___ Input data
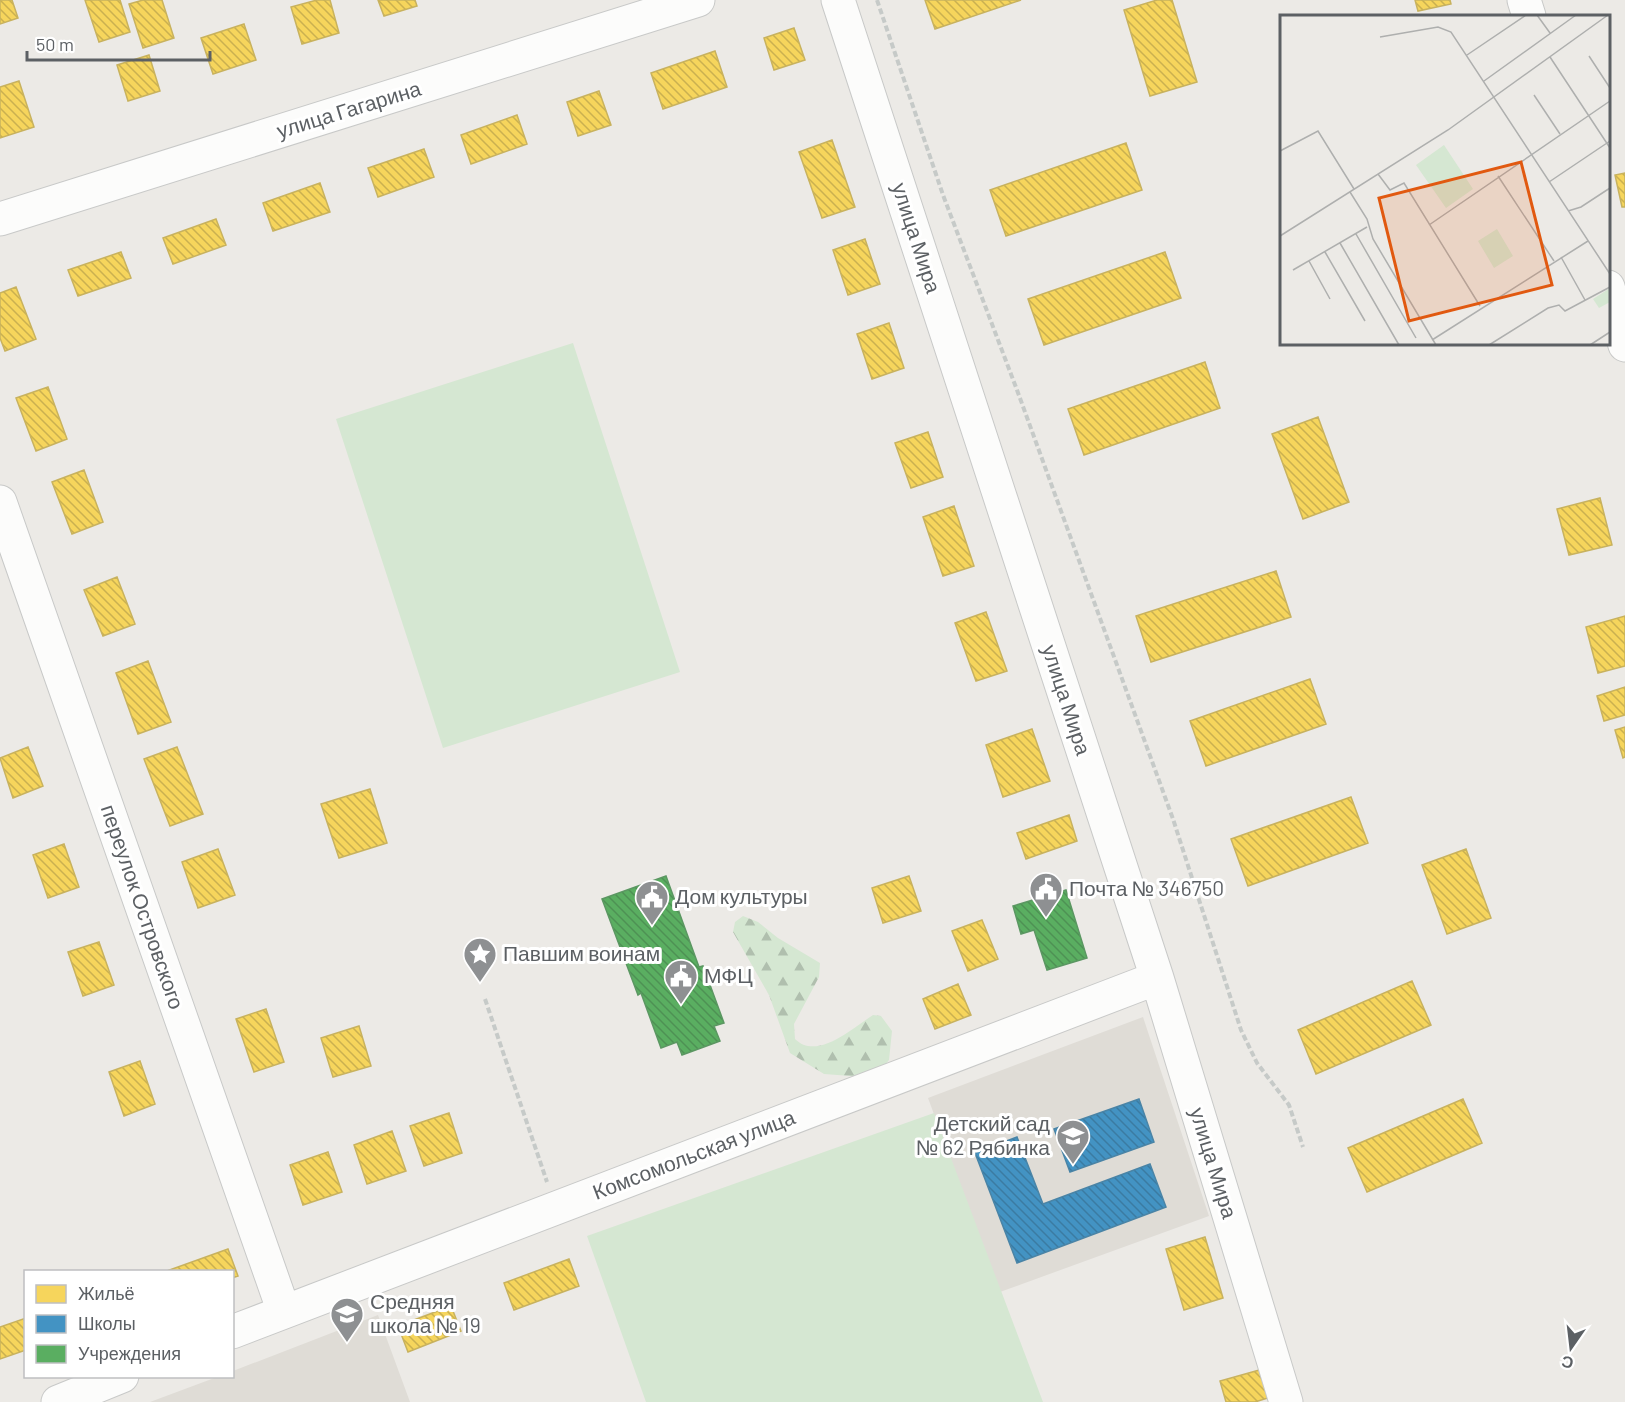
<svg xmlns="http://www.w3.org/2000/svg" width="1625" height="1402" viewBox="0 0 1625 1402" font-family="Barlow,sans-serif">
  <defs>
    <pattern id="forest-firs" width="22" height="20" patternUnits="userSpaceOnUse" patternTransform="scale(1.5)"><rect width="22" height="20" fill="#d5e7d2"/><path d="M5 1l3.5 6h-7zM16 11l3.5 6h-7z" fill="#b0bfae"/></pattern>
    <pattern id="homes-back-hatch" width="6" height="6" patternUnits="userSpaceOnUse" patternTransform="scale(1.5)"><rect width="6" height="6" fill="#f6d55c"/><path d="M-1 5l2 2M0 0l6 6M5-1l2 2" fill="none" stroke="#cab050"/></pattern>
    <pattern id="schools-back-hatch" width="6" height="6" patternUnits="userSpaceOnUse" patternTransform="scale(1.5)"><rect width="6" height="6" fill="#4393c3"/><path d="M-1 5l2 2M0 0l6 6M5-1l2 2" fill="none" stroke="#3b7ba2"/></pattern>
    <pattern id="public-back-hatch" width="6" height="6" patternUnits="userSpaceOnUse" patternTransform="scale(1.5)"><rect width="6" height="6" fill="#5aae61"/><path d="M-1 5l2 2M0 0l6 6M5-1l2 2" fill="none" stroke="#4e9154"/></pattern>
  </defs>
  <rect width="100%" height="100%" fill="#eceae6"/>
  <path fill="#dfdcd6" d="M1143 1017 1209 1216 1000 1292 928 1098Z
    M378 1315 410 1402H150L217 1377 232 1376 233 1371Z"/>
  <path fill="#d5e7d2" d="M573 343 680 672 443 748 336 419Z
    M934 1113 1043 1402H646L587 1236Z"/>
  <path fill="url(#forest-firs)" d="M743 916 758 922 778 938 820 963 819 977 794 1024 795 1039C817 1061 853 1028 873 1015L881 1016 892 1031 889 1060 880 1071 864 1077 824 1074 790 1053 769 995 733 932 735 922Z"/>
  <path fill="url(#homes-back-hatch)" stroke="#c8b25e" stroke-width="1.5" d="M0 0H12L18 18 0 24Z
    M85 0H120L130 32 99 42Z
    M143 0H162L174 38 143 48 129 4Z
    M317 0H330L339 33 302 44 291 7Z
    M378 0H415L417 6 384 16Z
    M925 0H1021L935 29Z
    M1157 0H1172L1197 82 1150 96 1124 10Z
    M1415 0H1450L1451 4 1418 11Z
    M244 24 256 60 213 74 201 38Z
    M794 28 805 60 774 70 764 38Z
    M715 51 727 87 663 109 651 73Z
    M149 55 160 91 128 101 117 65Z
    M19 81 34 127 0 138V87Z
    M599 91 611 125 578 136 567 102Z
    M517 115 527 144 471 164 461 135Z
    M832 140 855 207 822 218 799 152Z
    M1126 143 1142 190 1006 236 990 190Z
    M424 149 434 177 378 197 368 168Z
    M1625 173V207H1622L1615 175Z
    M320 183 330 212 273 231 263 203Z
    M216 219 226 245 173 264 163 238Z
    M865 239 880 284 848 295 833 250Z
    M121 252 131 278 78 296 68 270Z
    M1165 252 1181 298 1044 345 1028 299Z
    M16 287 36 339 5 351 0 338V293Z
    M889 323 904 368 872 379 857 334Z
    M1205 362 1220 408 1084 455 1068 409Z
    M48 387 67 439 36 451 16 398Z
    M1318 417 1349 502 1303 519 1272 434Z
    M928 432 943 477 911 488 895 443Z
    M84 470 103 522 72 534 52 482Z
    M1600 498 1612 545 1569 555 1557 509Z
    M954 506 974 566 943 576 923 517Z
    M1276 571 1291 617 1151 662 1136 616Z
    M117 577 135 624 103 636 84 590Z
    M986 612 1007 671 976 681 955 623Z
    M1625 616V666L1598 673 1586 627Z
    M148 661 171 722 138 734 116 673Z
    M1310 679 1326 724 1206 766 1190 721Z
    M1625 687V715L1604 721 1597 696Z
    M1625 727V757L1623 758 1615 730Z
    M1032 729 1050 781 1003 797 986 745Z
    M28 747 43 786 13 798 0 758Z
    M177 747 203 814 170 826 144 759Z
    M370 789 387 843 339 858 321 804Z
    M1351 797 1368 843 1248 886 1231 839Z
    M1069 815 1077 841 1026 859 1017 833Z
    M64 844 79 887 48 898 33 855Z
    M218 849 235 895 198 908 182 862Z
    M1466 849 1491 918 1447 934 1422 865Z
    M909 876 921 911 883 923 872 888Z
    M982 920 998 959 968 971 952 931Z
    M99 942 114 985 83 996 68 952Z
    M1412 981 1431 1025 1316 1074 1298 1030Z
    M958 984 971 1015 935 1029 923 999Z
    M266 1009 284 1062 254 1072 236 1019Z
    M359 1026 371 1066 333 1077 321 1038Z
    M140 1061 155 1104 124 1116 109 1072Z
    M1463 1099 1482 1143 1367 1192 1348 1148Z
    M449 1113 462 1153 424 1166 410 1126Z
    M392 1131 406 1171 367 1184 354 1145Z
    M328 1152 342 1192 303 1205 290 1165Z
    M1205 1237 1223 1298 1184 1310 1166 1249Z
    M228 1249 238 1276 232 1278V1272H164Z
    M569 1259 579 1286 514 1310 504 1283Z
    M451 1306 461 1331 408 1352 398 1326Z
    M26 1318V1350L0 1359V1327Z
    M1263 1369 1271 1397 1255 1402H1226L1220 1381Z"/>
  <path fill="url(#schools-back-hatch)" stroke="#4a84a6" stroke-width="1.5" d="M1139 1099 1154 1142 1070 1172 1054 1129Z
    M1017 1137 1043 1204 1150 1164 1166 1207 1017 1263 975 1153Z"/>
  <path fill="url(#public-back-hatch)" stroke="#5b9762" stroke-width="1.5" d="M666 876 699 967 703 966 724 1023 714 1026 720 1041 682 1055 677 1042 661 1048 641 993 638 995 602 899Z
    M1066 890 1087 958 1047 970 1034 930 1021 934 1013 906Z"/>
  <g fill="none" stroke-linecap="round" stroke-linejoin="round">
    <defs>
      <path id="minor" d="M838 0 1157 978 1286 1402
        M1524 0 1529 16
        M0 219 698 0
        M1608 287 1625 345
        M0 502 284 1312
        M232 1332 1157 978
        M58 1402 122 1376"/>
    </defs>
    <use href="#minor" stroke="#c8c9c8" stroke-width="35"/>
    <path stroke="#c6cac8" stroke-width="4" stroke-dasharray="6 3" stroke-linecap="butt" d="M877 0 943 195 1017 390 1173 819 1241 1030 1257 1063 1289 1105 1303 1147
      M485 999 547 1182"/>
    <use href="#minor" stroke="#fcfcfb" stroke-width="33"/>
  </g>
  <defs>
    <symbol id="civic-pin" viewBox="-11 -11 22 30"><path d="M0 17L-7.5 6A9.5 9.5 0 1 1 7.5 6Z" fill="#8e9092" stroke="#fff"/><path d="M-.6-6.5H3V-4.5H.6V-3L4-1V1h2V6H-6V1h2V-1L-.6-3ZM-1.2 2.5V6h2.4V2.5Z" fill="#fff"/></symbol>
    <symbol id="sight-pin" viewBox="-11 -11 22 30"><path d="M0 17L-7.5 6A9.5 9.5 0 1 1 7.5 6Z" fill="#8e9092" stroke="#fff"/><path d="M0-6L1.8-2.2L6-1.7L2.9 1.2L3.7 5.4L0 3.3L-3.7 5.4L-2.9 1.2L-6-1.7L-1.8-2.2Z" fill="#fff"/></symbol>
    <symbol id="school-pin" viewBox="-11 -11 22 30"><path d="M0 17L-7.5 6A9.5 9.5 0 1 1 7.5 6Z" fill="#8e9092" stroke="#fff"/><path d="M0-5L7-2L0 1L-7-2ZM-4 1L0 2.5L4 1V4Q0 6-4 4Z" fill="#fff"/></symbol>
  </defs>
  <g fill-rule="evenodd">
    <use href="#civic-pin" x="1027" y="870" width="38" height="52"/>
    <use href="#civic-pin" x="633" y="878" width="38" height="52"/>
    <use href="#sight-pin" x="461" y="935" width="38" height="52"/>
    <use href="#civic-pin" x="662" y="957" width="38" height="52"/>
    <use href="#school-pin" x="1054" y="1117" width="38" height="52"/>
    <use href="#school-pin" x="328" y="1295" width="38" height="52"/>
  </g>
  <g text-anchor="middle" stroke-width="6" stroke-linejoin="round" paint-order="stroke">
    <g font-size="21" fill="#5c6064" stroke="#fff">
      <text transform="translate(349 110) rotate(-17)" y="7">улица Гагарина</text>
      <text transform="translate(916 238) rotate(72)" y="7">улица Мира</text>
      <text transform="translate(1066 700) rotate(72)" y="7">улица Мира</text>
      <text transform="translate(142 907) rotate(71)" y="7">переулок Островского</text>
      <text transform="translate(694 1155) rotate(-21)" y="7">Комсомольская улица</text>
      <text transform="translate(1213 1163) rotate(73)" y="7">улица Мира</text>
    </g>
    <g font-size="21" fill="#5c6064" stroke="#fff" text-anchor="start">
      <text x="1069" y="896">Почта № 346750</text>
      <text x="675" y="904">Дом культуры</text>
      <text x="503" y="961">Павшим воинам</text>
      <text x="704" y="983">МФЦ</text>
      <text x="1050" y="1131" text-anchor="end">Детский сад<tspan x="1050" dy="24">№ 62 Рябинка</tspan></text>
      <text x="370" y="1309">Средняя<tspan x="370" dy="24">школа № 19</tspan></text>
    </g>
  </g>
  <g transform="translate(1280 15)">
    <rect width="330" height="330" fill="#eceae6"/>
    <path d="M164 130 193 174 166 193 136 150ZM217 214 233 241 214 253 198 226Z" fill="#d5e7d2"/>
    <path d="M330 273V287L319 293 313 284Z" fill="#d5e7d2"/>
    <path fill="none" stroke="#aeafae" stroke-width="1.5" d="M257 0 270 18M100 22 158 12 171 17 330 259M187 40 246 0M309 41 330 73M270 42 330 133M204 66 296 0M254 80 280 119M0 136 38 116 74 174M98 159 110 175 124 168 200 291M218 161 274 246M269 167 330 126M70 177 87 204 93 224 156 330M288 196 301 192 330 173M149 210 330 86M76 219 136 323M0 221 168 115 328 0M60 228 119 330M45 237 85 306M281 242 305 285M29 246 50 284M13 255 87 212M152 325 308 226M209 330 268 293 279 290 285 296 330 272M310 330 330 317"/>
    <path fill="#e15910" fill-opacity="0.15" stroke="#e15910" stroke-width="3" d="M241 147 272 270 129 306 99 183Z"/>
    <rect width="330" height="330" fill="none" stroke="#5c6064" stroke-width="3"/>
  </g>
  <rect x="24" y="1270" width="210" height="108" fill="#ffffff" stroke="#bebfc1" stroke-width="1.5"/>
  <rect x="36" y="1285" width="30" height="18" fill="#f6d55c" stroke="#bebfc1" stroke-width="1.5"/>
  <text x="78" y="1300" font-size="18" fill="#5c6064">Жильё</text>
  <rect x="36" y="1315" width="30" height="18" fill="#4393c3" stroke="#bebfc1" stroke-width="1.5"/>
  <text x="78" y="1330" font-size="18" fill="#5c6064">Школы</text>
  <rect x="36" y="1345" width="30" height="18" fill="#5aae61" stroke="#bebfc1" stroke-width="1.5"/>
  <text x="78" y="1360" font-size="18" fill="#5c6064">Учреждения</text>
  <g transform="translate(1571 1348) rotate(194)" stroke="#ffffff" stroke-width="4.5" paint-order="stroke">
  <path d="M0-4.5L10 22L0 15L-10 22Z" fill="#5c6064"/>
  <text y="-9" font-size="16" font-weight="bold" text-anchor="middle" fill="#5c6064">С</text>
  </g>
  <path d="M27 51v9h183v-9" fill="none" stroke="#5c6064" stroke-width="3"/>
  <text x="36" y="51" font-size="18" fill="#5c6064" stroke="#ffffff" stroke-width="4.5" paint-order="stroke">50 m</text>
</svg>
______
**Your instructions**: If a line in the records contains the string "middle", include it in the count; report that count alone.

**Exercise output**: 2